> What you need to do
Once the line containing "control loop interactions" is found in the records below, return it and each following line exactly, up to and including the line containing "s'assembleront contre elle.", and nothing else.

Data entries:
Segment Open

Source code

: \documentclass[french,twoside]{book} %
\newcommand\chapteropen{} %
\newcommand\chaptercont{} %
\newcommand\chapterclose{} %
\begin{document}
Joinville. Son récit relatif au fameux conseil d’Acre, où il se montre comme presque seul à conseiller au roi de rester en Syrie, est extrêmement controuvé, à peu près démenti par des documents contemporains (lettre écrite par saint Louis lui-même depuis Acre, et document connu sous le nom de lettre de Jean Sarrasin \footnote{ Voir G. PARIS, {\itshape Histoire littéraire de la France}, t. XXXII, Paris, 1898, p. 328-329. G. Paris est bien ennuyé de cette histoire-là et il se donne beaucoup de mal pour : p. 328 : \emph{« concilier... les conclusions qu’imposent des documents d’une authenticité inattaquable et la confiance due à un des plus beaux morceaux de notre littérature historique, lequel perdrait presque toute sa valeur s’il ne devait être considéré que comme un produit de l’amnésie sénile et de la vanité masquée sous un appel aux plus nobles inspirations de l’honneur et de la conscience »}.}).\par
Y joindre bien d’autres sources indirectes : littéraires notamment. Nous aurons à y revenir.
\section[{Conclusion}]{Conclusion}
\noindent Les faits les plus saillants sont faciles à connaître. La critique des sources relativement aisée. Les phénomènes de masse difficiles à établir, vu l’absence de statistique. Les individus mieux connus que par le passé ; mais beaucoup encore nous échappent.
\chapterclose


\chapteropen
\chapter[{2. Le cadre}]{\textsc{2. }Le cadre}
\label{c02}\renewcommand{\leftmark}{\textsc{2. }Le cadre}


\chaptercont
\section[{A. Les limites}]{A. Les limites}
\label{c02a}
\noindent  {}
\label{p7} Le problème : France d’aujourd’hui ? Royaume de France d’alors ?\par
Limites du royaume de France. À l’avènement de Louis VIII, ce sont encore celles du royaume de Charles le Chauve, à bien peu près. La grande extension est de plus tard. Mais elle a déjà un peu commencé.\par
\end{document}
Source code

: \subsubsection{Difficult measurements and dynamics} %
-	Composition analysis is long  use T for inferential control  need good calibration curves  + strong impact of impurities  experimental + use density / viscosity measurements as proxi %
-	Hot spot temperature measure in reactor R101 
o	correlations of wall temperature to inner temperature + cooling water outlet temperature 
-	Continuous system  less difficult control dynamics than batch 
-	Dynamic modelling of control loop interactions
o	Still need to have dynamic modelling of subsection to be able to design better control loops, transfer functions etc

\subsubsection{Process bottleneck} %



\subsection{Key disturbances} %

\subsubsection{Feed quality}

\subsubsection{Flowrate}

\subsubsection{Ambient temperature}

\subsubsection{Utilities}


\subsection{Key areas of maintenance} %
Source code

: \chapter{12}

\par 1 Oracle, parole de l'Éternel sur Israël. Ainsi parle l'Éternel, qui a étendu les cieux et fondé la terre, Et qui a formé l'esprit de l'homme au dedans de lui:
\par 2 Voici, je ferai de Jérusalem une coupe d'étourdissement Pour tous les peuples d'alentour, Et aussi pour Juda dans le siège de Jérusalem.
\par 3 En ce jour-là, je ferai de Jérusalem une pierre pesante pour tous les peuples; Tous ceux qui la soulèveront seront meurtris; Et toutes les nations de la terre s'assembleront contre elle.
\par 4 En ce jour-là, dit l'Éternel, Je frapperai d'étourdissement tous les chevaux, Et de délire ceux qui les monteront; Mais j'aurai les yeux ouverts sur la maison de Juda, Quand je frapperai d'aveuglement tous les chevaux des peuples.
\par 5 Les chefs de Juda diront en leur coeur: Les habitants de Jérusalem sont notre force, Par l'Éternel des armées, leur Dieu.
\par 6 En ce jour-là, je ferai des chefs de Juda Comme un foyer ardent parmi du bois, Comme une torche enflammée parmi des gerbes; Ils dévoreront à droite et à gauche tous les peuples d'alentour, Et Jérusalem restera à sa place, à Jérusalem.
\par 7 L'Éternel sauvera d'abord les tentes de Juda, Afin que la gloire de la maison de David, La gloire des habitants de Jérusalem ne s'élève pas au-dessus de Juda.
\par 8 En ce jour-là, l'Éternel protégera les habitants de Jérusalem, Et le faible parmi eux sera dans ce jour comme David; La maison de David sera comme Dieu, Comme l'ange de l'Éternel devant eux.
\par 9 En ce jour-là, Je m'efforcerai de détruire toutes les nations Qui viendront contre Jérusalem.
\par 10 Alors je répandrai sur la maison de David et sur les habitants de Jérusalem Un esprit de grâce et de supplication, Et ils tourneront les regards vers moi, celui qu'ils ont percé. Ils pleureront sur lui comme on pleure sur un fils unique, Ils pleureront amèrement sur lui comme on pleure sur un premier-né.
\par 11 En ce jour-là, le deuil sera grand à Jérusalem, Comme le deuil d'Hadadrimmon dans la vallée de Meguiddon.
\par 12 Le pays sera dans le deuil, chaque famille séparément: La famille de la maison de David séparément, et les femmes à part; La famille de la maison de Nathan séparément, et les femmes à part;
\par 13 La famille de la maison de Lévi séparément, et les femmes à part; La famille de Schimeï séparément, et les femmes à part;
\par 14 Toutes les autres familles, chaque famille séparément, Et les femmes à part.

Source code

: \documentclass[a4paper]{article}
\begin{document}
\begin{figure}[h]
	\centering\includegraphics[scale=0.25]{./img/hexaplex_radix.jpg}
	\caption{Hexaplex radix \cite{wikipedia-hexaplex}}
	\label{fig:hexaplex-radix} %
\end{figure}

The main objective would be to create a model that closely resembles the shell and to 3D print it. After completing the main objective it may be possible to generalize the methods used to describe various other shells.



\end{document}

Segment Closed

> Output for this exercise
-	Dynamic modelling of control loop interactions
o	Still need to have dynamic modelling of subsection to be able to design better control loops, transfer functions etc

\subsubsection{Process bottleneck} %



\subsection{Key disturbances} %

\subsubsection{Feed quality}

\subsubsection{Flowrate}

\subsubsection{Ambient temperature}

\subsubsection{Utilities}


\subsection{Key areas of maintenance} %
Source code

: \chapter{12}

\par 1 Oracle, parole de l'Éternel sur Israël. Ainsi parle l'Éternel, qui a étendu les cieux et fondé la terre, Et qui a formé l'esprit de l'homme au dedans de lui:
\par 2 Voici, je ferai de Jérusalem une coupe d'étourdissement Pour tous les peuples d'alentour, Et aussi pour Juda dans le siège de Jérusalem.
\par 3 En ce jour-là, je ferai de Jérusalem une pierre pesante pour tous les peuples; Tous ceux qui la soulèveront seront meurtris; Et toutes les nations de la terre s'assembleront contre elle.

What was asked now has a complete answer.